* _本文抜粋_:
そんなふうに考えると自分の文章の弱点も見えてくる。ブログのように始めも終わりもなく、どこを読み始めてもどこで終わってもいいような文章は割といくらでも書けるのだが、細部から全体まで一つのプリンシプルで貫かれた作品を作る力のようなものはまだ足りないなと思う。まあ文学賞というのは結局その力を見るためにあるのかもしれないなと思う。
まあ話が違う方にずれたが、私は幼稚園のころから計算は得意だったが、中学高校で英文法はからきしだめだった。これも小学生のころから変なオーラル英語でなくびしっと文法を一から教えてくれる人について勉強していたら抵抗なくいくらでもできるようになったのにと思うと本当に残念なのだけど、文章についてもしっかりとした構築力がある文章を書けるように指導してくれる人がいたら全然違ったなと思う。いや最後のものはさすがに求めること自体が困難だとは思うが。

* _手元のデータ_:

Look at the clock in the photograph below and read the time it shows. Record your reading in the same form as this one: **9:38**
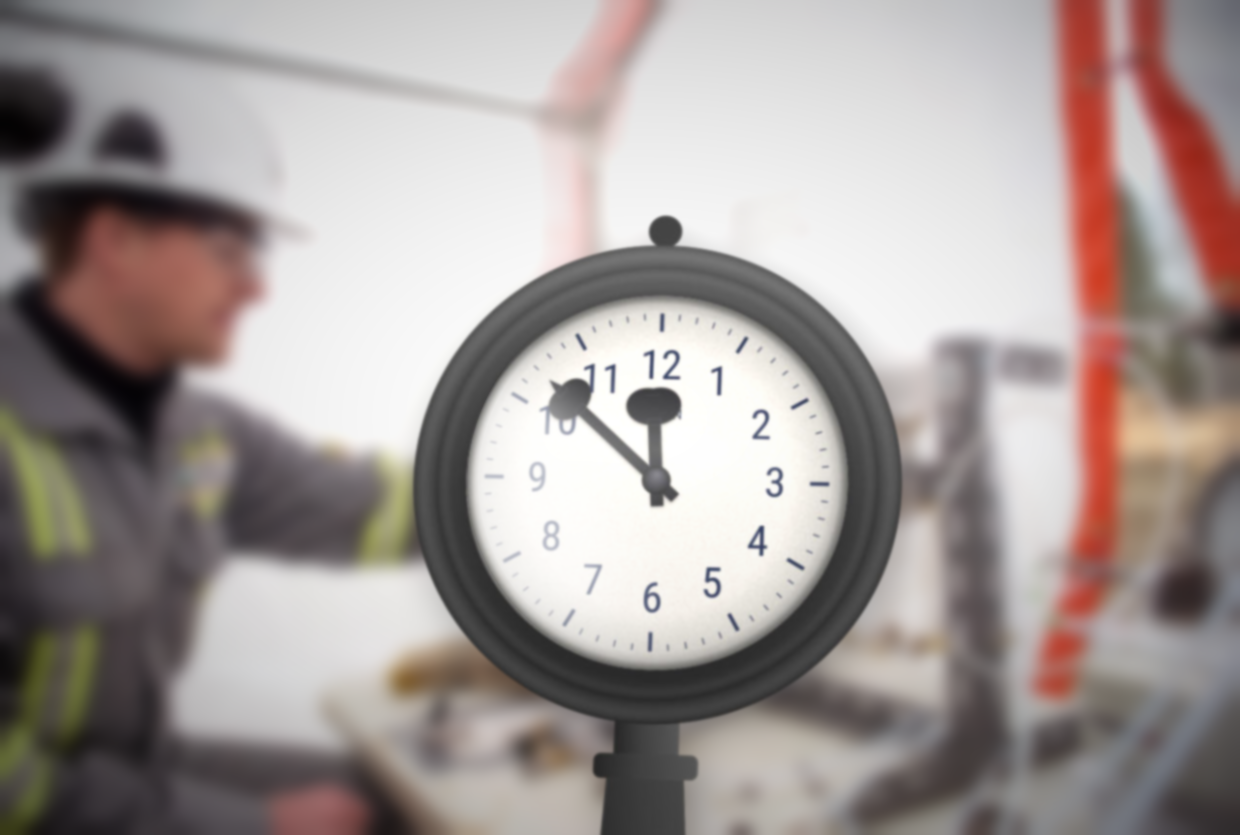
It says **11:52**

* _やること_:
(1) 本文抜粋によると、書き手が幼稚園のころから得意だったのは何ですか。
(2) 本文抜粋に出てくる、子どものころや学校の時期を表す言葉を、文中の形のまま出てくる順にすべて書き出してください。
(3) 本文抜粋の「そんなふうに考えると自分の文」から「こと自体が困難だとは思うが。」までを、一字も変えずに書き写してください。

* _それぞれの答え_:
(1) 計算です。

(2) 幼稚園のころ、中学高校、小学生のころ

(3)
そんなふうに考えると自分の文章の弱点も見えてくる。ブログのように始めも終わりもなく、どこを読み始めてもどこで終わってもいいような文章は割といくらでも書けるのだが、細部から全体まで一つのプリンシプルで貫かれた作品を作る力のようなものはまだ足りないなと思う。まあ文学賞というのは結局その力を見るためにあるのかもしれないなと思う。
まあ話が違う方にずれたが、私は幼稚園のころから計算は得意だったが、中学高校で英文法はからきしだめだった。これも小学生のころから変なオーラル英語でなくびしっと文法を一から教えてくれる人について勉強していたら抵抗なくいくらでもできるようになったのにと思うと本当に残念なのだけど、文章についてもしっかりとした構築力がある文章を書けるように指導してくれる人がいたら全然違ったなと思う。いや最後のものはさすがに求めること自体が困難だとは思うが。